Train gigantic models with near-linear scaling using sharded data parallelism on Amazon SageMaker

In the pursuit of superior accuracy, deep learning models in areas such as natural language processing and computer vision have significantly grown in size in the past few years, frequently counted in tens to hundreds of billions of parameters. Training these gigantic models is challenging and requires complex distribution strategies. Data scientists and machine learning engineers are constantly looking for the best way to optimize their training compute, yet are struggling with the communication overhead that can increase along with the overall cluster size.

This is why we recently launched sharded data parallelism on Amazon SageMaker, a new memory-saving distributed training technique in the SageMaker model parallel (SMP) library. Sharded data parallelism is purpose-built for extreme-scale models and uses Amazon in-house MiCS technology under the hood, a science effort to minimize the communication scale by bringing down expensive communication overhead rooted in parameter gathering and gradient synchronization. With a 30B parameter GPT-2 model with sequence length 2048, this new feature achieved 141 TFLOPs, a 39.7% speed up compared to DeepSpeed ZeRO-3. For a 10B GPT-2 model with sequence length 512, this new feature also achieved 564 samples per second, a 13.9% speed up compared to PyTorch’s Fully Sharded Data Parallel (FSDP). Remember that in gigantic model training, every percentage of speedup translates to dollars saved and productivity gained in your team.

In this blog post, we’ll first take a closer look at the key differentiators of sharded data parallelism and when to use it. Then, you’ll learn how to train a 30B parameter GPT-2 model on SageMaker with ease with this new feature. Finally we’ll compare the performance with other open source options, notably outperforming DeepSpeed ZeRO by up to 39.7% on 256 GPUs.

How sharded data parallelism works and when to use it

Before we introduce sharded data parallelism, let’s look at its broader technique family. Recent distributed training approaches for large models have moved to a paradigm where model parameters, gradients, and optimizer states are shared across data-parallel nodes. Unlike Pipeline Parallelism which has the innate complexity of choosing layers to partition across devices especially when your framework doesn’t support automated model splitting, this paradigm elegantly preserves the simplicity of data parallelism, while removing data parallelism’s constraint where a model must fit into a single GPU.
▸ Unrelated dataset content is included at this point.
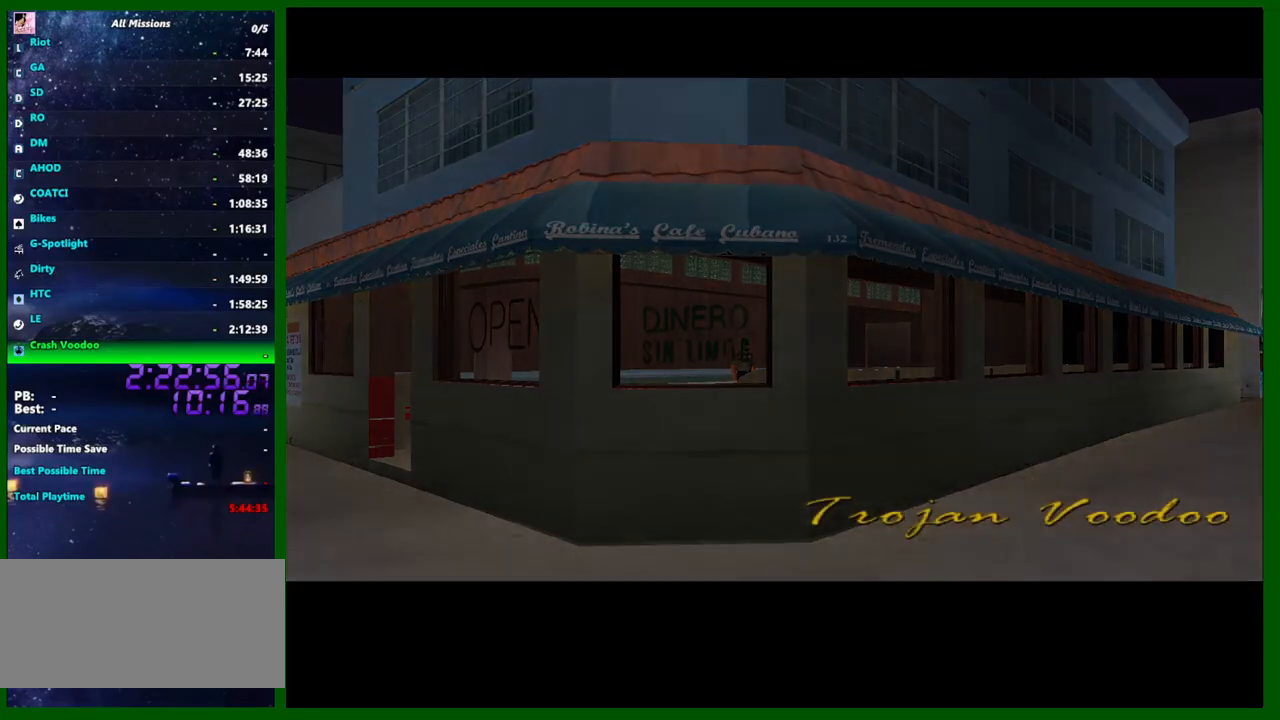
{"keys": [], "mouse": [], "events": [[150, "shift", "down"], [200, "shift", "up"], [300, "shift", "down"], [350, "shift", "up"], [433, "shift", "down"], [483, "shift", "up"]]}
In existing frameworks that fall under this paradigm, notably DeepSpeed ZeRO-3 and PyTorch’s FSDP upstreamed from FairScale, model states are sharded across all GPUs, a strategy that lowers the memory consumption on each GPU at the cost of incurring large communication overhead which increases with cluster size and therefore causes the scalability to significantly drop at scale. In contrast, sharded data parallelism in the SMP library partitions model states in a scale-aware manner by partitioning each replica of model states only within a subset of GPUs.

Let’s look closer at the scale-aware model partitioning in MiCS, the core technology behind sharded data parallel. The intuition behind this design is that partitioning training states across the entire data-parallel group may not be required to train a model with tens of billions of parameters. For example, 8 V100 GPUs (32GB each) are sufficient to hold the model states replica of a 10B-parameter model which needs about 200GB of memory when training with Adam optimizer using mixed-precision. By limiting a complete replica of model states in the smallest subset of GPUs, we can effectively reduce the scale of communication overhead compared to DeepSpeed and PyTorch FSDP. Sharded data parallel also leverages other techniques in MiCS such as Hierarchical Communication and 2-hop Gradient Synchronization. For more information, check out Near-linear scaling of gigantic-model training on AWS or MiCS: Near-linear Scaling for Training Gigantic Model on Public Cloud.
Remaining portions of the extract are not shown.